**Task details**
In the records below, find the line that contains "together with archiving" and the line that contains "Return of confirmed documents in an electronic version together", then retype exactly those two lines and every line between them.

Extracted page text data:
§

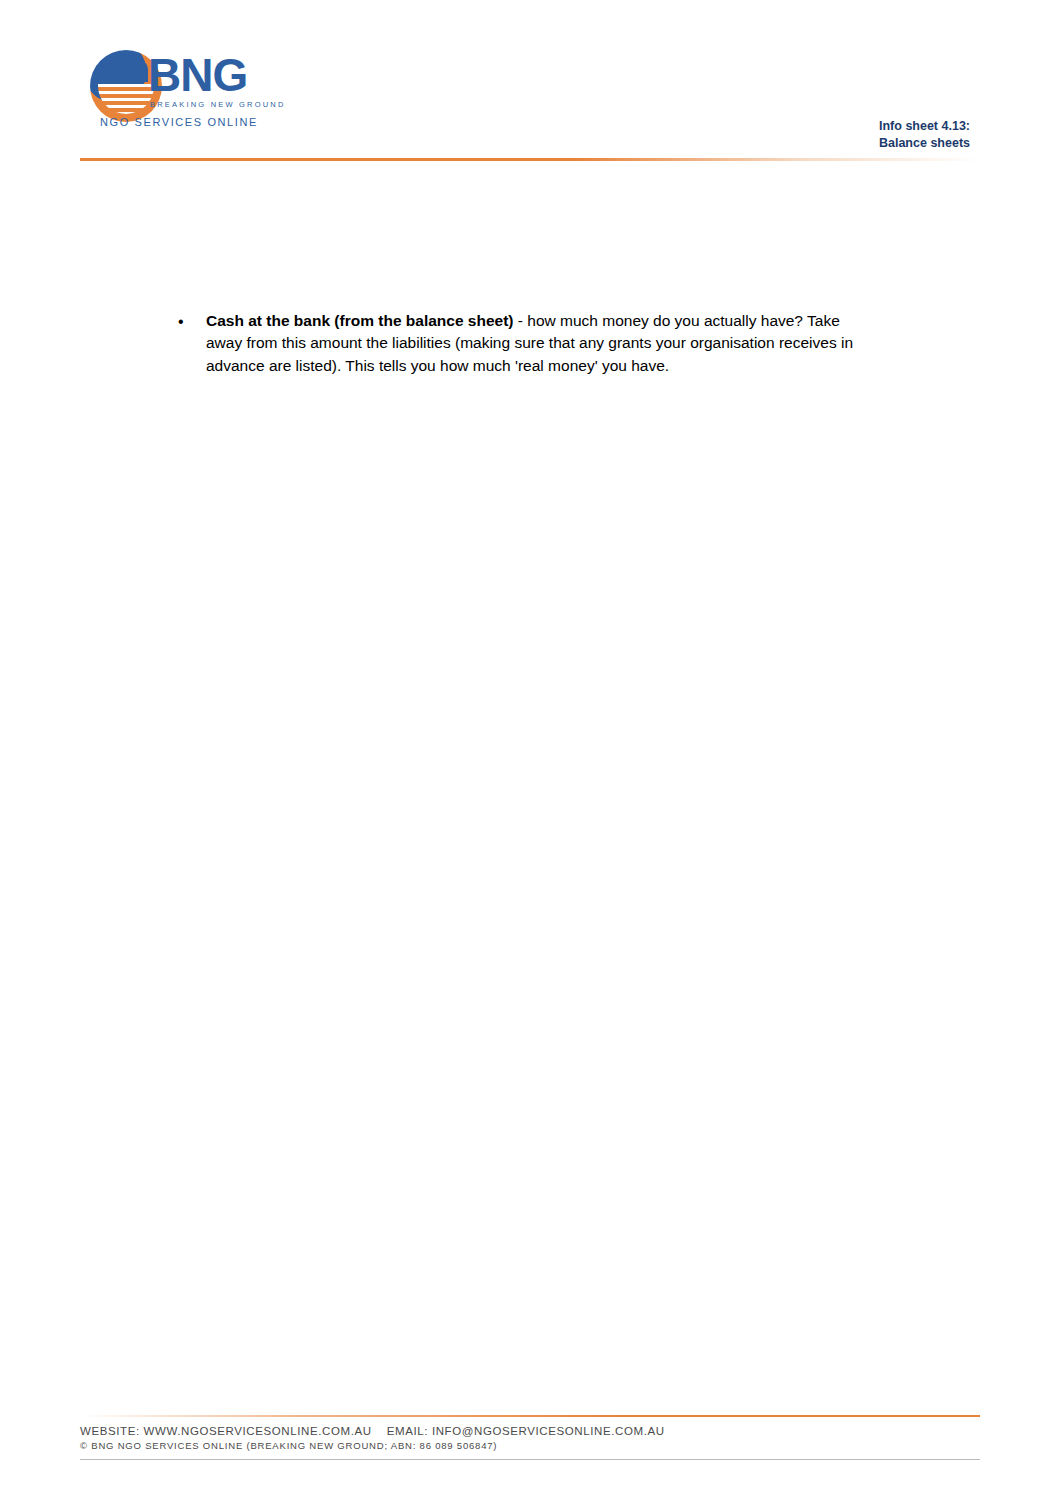BNG
BREAKING NEW GROUND
NGO SERVICES ONLINE
Info sheet 4.13:
Balance sheets
Cash at the bank (from the balance sheet) - how much money do you actually have? Take away from this amount the liabilities (making sure that any grants your organisation receives in advance are listed). This tells you how much 'real money' you have.
WEBSITE: WWW.NGOSERVICESONLINE.COM.AU EMAIL: INFO@NGOSERVICESONLINE.COM.AU
© BNG NGO SERVICES ONLINE (BREAKING NEW GROUND; ABN: 86 089 506847)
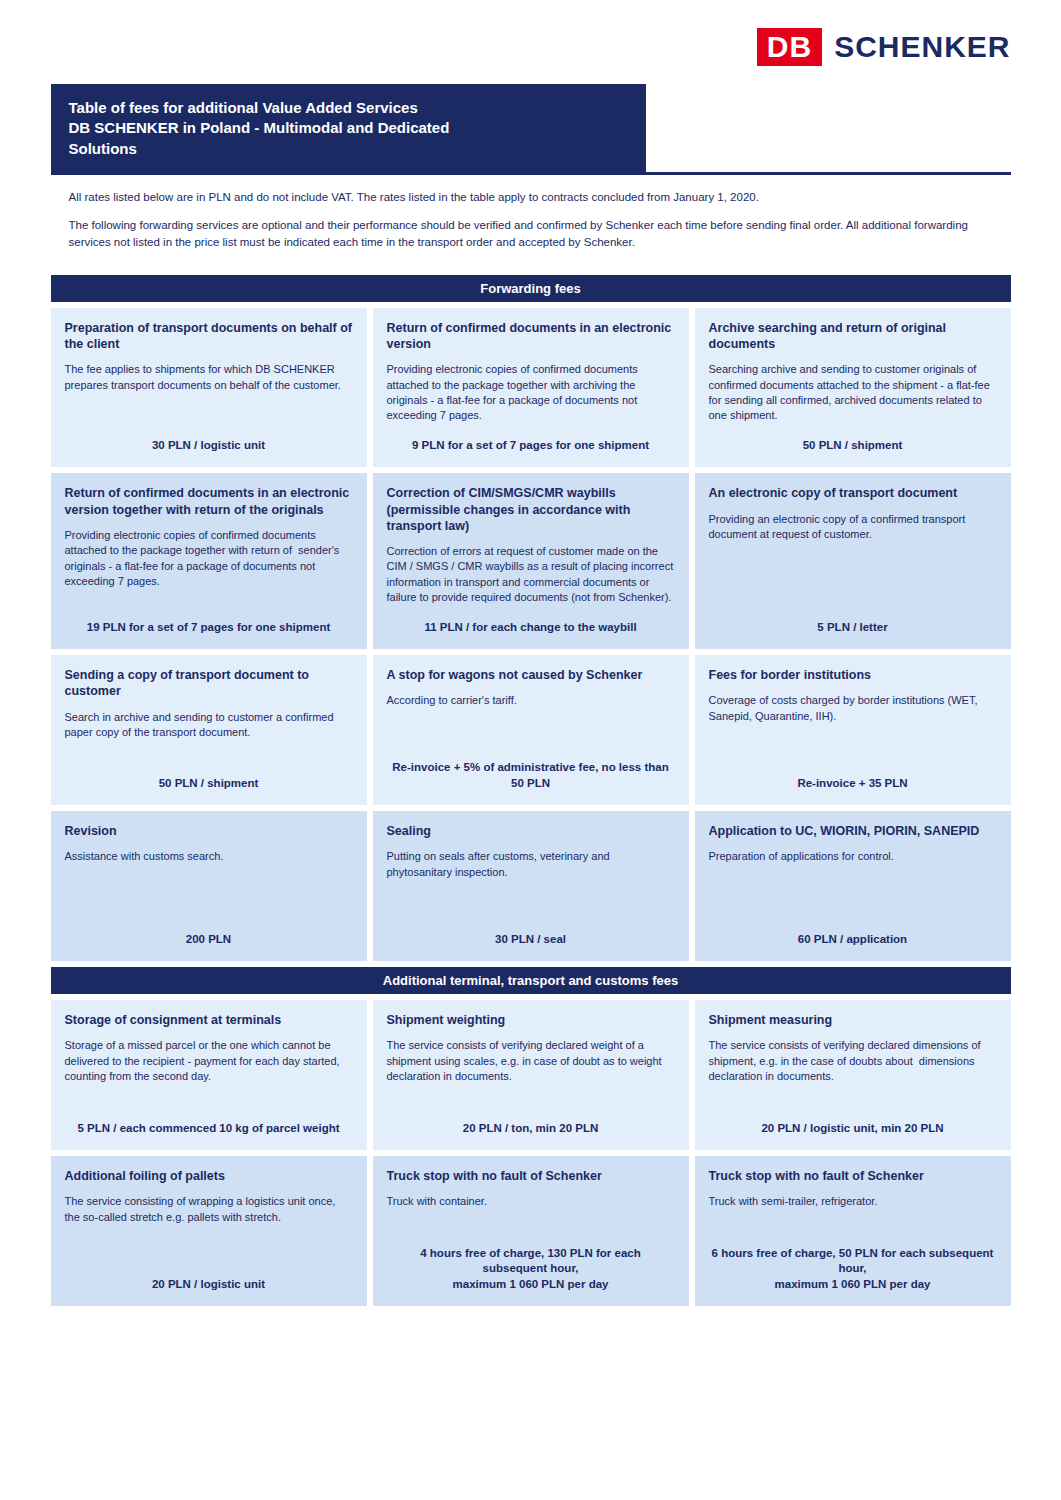DB SCHENKER
Table of fees for additional Value Added Services
DB SCHENKER in Poland - Multimodal and Dedicated
Solutions
All rates listed below are in PLN and do not include VAT. The rates listed in the table apply to contracts concluded from January 1, 2020.
The following forwarding services are optional and their performance should be verified and confirmed by Schenker each time before sending final order. All additional forwarding services not listed in the price list must be indicated each time in the transport order and accepted by Schenker.
Forwarding fees
Preparation of transport documents on behalf of the client
The fee applies to shipments for which DB SCHENKER prepares transport documents on behalf of the customer.
30 PLN / logistic unit
Return of confirmed documents in an electronic version
Providing electronic copies of confirmed documents attached to the package together with archiving the originals - a flat-fee for a package of documents not exceeding 7 pages.
9 PLN for a set of 7 pages for one shipment
Archive searching and return of original documents
Searching archive and sending to customer originals of confirmed documents attached to the shipment - a flat-fee for sending all confirmed, archived documents related to one shipment.
50 PLN / shipment
Return of confirmed documents in an electronic version together with return of the originals
Providing electronic copies of confirmed documents attached to the package together with return of sender's originals - a flat-fee for a package of documents not exceeding 7 pages.
19 PLN for a set of 7 pages for one shipment
Correction of CIM/SMGS/CMR waybills
(permissible changes in accordance with transport law)
Correction of errors at request of customer made on the CIM / SMGS / CMR waybills as a result of placing incorrect information in transport and commercial documents or failure to provide required documents (not from Schenker).
11 PLN / for each change to the waybill
An electronic copy of transport document
Providing an electronic copy of a confirmed transport document at request of customer.
5 PLN / letter
Sending a copy of transport document to customer
Search in archive and sending to customer a confirmed paper copy of the transport document.
50 PLN / shipment
A stop for wagons not caused by Schenker
According to carrier's tariff.
Re-invoice + 5% of administrative fee, no less than 50 PLN
Fees for border institutions
Coverage of costs charged by border institutions (WET, Sanepid, Quarantine, IIH).
Re-invoice + 35 PLN
Revision
Assistance with customs search.
200 PLN
Sealing
Putting on seals after customs, veterinary and phytosanitary inspection.
30 PLN / seal
Application to UC, WIORIN, PIORIN, SANEPID
Preparation of applications for control.
60 PLN / application
Additional terminal, transport and customs fees
Storage of consignment at terminals
Storage of a missed parcel or the one which cannot be delivered to the recipient - payment for each day started, counting from the second day.
5 PLN / each commenced 10 kg of parcel weight
Shipment weighting
The service consists of verifying declared weight of a shipment using scales, e.g. in case of doubt as to weight declaration in documents.
20 PLN / ton, min 20 PLN
Shipment measuring
The service consists of verifying declared dimensions of shipment, e.g. in the case of doubts about dimensions declaration in documents.
20 PLN / logistic unit, min 20 PLN
Additional foiling of pallets
The service consisting of wrapping a logistics unit once, the so-called stretch e.g. pallets with stretch.
20 PLN / logistic unit
Truck stop with no fault of Schenker
Truck with container.
4 hours free of charge, 130 PLN for each subsequent hour,
maximum 1 060 PLN per day
Truck stop with no fault of Schenker
Truck with semi-trailer, refrigerator.
6 hours free of charge, 50 PLN for each subsequent hour,
maximum 1 060 PLN per day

§

**Output for this task**
Providing electronic copies of confirmed documents attached to the package together with archiving the originals - a flat-fee for a package of documents not exceeding 7 pages.
9 PLN for a set of 7 pages for one shipment
Archive searching and return of original documents
Searching archive and sending to customer originals of confirmed documents attached to the shipment - a flat-fee for sending all confirmed, archived documents related to one shipment.
50 PLN / shipment
Return of confirmed documents in an electronic version together with return of the originals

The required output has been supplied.